O último caso, que está arrepiando o senso de justiça dos americanos, foi a decisão, por 2 votos a 1, de um tribunal superior do estado de não aceitar o recurso de Ronald Smith porque o advogado deixou de recolher uma taxa de US$ 154 quando deu entrada no pedido — e porque não apresentou, dentro do prazo, documentação comprobatória de que o réu era considerado “indigente” e que não tinha recursos para fazer o pagamento.
Além de se apegar rigidamente à exigência do pagamento da taxa, ignorando a orientação da Suprema Corte, o tribunal também não levou em conta os conhecidos “problemas” do advogado do réu, diz o jornal. O defensor cumpria pena, suspensa condicionalmente, por embriaguez em lugar público e era dependente de metanfetamina. Foi preso duas vezes por posse de drogas, declarou falência e tentou suicídio. À época, quando não chegava embriagado ao escritório, alguém tinha de ir buscá-lo em casa para levá-lo ao tribunal, como declarou seu assistente.
Nessas condições, o advogado dificilmente poderia proporcionar uma defesa adequada ao réu, que não tinha condições financeiras para contratar outro defensor. No entanto, ele pelo menos entrou com o pedido no tribunal de recursos para rever a condenação, diferentemente do que ocorreu em outro caso. A disputa Maples v. Thomas resultou na repreensão da Suprema Corte ao mesmo tribunal de Alabama.
Nesse caso, já noticiado pela ConJur — clique aqui para ler —, uma das mais proeminentes firmas de advocacia dos EUA, a Sullivan & Cromwell, de Nova York, sequer deu entrada no pedido de recurso porque perdeu o prazo. O funcionário encarregado da correspondência engavetou as cartas enviadas pelo tribunal a dois advogados porque eles haviam se desligado da firma. Mesmo assim, os ministros da Suprema Corte concederam um novo prazo ao réu.
A juíza Rosemary Barkett, do tribunal do Alabama, disse em seu voto divergente que não vê diferenças entre os casos de Smith e Maples. “A grande questão é se é moralmente permissível culpar o réu por erro de seu advogado ou de quem quer que seja”, afirmou. “Não é justo e não é equitativo permitir que um réu condenado à morte sofra as consequências de um erro de seu advogado. O réu pode ser culpado, mas tem o direito de apresentar seu caso.”

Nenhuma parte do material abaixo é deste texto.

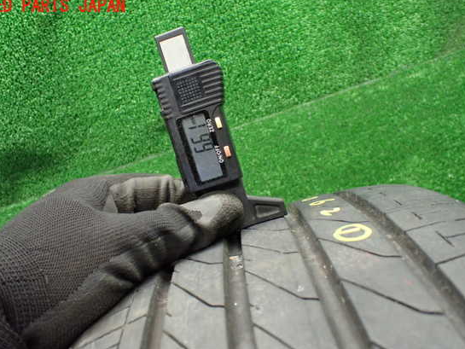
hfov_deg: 55.3
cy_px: 188
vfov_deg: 42.9
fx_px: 443
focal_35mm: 33
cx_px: 226
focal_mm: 5.4
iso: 800
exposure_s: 1/125
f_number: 2.3
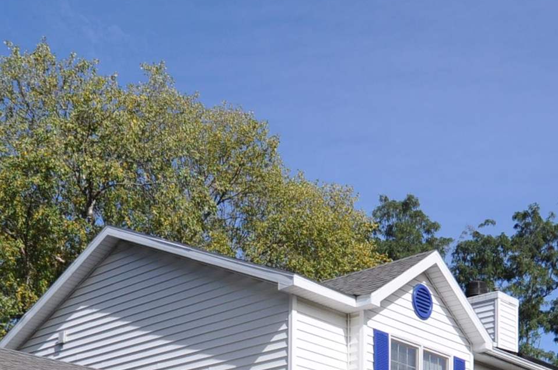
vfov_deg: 19.1
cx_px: 326
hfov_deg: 32.1
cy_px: 549
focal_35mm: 63
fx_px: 969
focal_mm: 13
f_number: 4
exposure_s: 1/4000
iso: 200
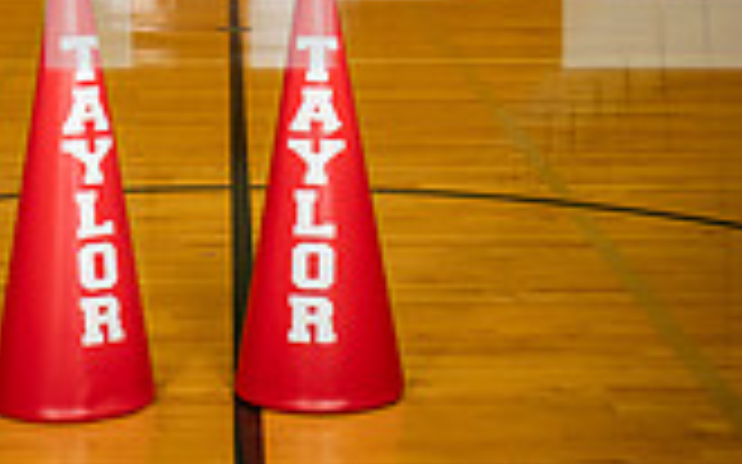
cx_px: 207
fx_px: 2244
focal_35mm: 111
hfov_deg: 18.7
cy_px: -383
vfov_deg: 11.0
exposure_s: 1/160
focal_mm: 40
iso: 800
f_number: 7.1
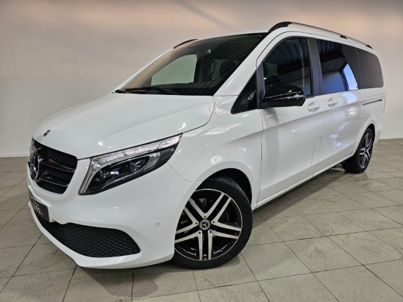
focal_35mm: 23
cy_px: 151
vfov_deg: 58.9
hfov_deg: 73.9
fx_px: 268
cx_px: 202
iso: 25
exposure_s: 1/100
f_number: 1.7
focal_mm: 6.3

Não há dúvidas razoáveis de que Smith tenha matado o funcionário de uma loja em 1994, na cidade de Huntsville, Alabama, entendeu a Justiça. Há dúvidas, porém, sobre as circunstâncias do crime. No julgamento, os jurados levaram em consideração essas dúvidas ao declarar o réu culpado, mas recomendar a pena de prisão perpétua em vez da pena de morte. Mas o juiz não aceitou a recomendação dos jurados e condenou Smith à pena de morte.
Essa é outra idiossincrasia da Justiça de Alabama, diz o New York Times. Apenas três estados dos EUA permitem a juízes se sobrepor a decisões dos jurados: Alabama, Flórida e Delaware. Na Flórida e em Delaware, entretanto, há décadas os juízes dispensam essa faculdade que lhes é atribuída por lei. No Alabama não é assim. Desde 1976, juízes já rejeitaram 110 recomendações dos jurados, segundo levantamento da Equal Justice Initiative, uma firma de advocacia sem fins lucrativos que representa réus e prisioneiros pobres. Em 100 casos, os juízes desconheceram a recomendação dos jurados e impuseram pena de morte aos réus.
Outra peculiaridade da Justiça local é não garantir representação a réus considerados “indigentes” em procedimentos pós-condenação à pena de morte. “Essa é uma característica peculiar de Alabama”, disse a ministra Ruth Ginsburg na decisão do caso Maples versus Thomas. “Algumas vezes, prisioneiros sentenciados à morte não têm representação alguma no Alabama”, criticou.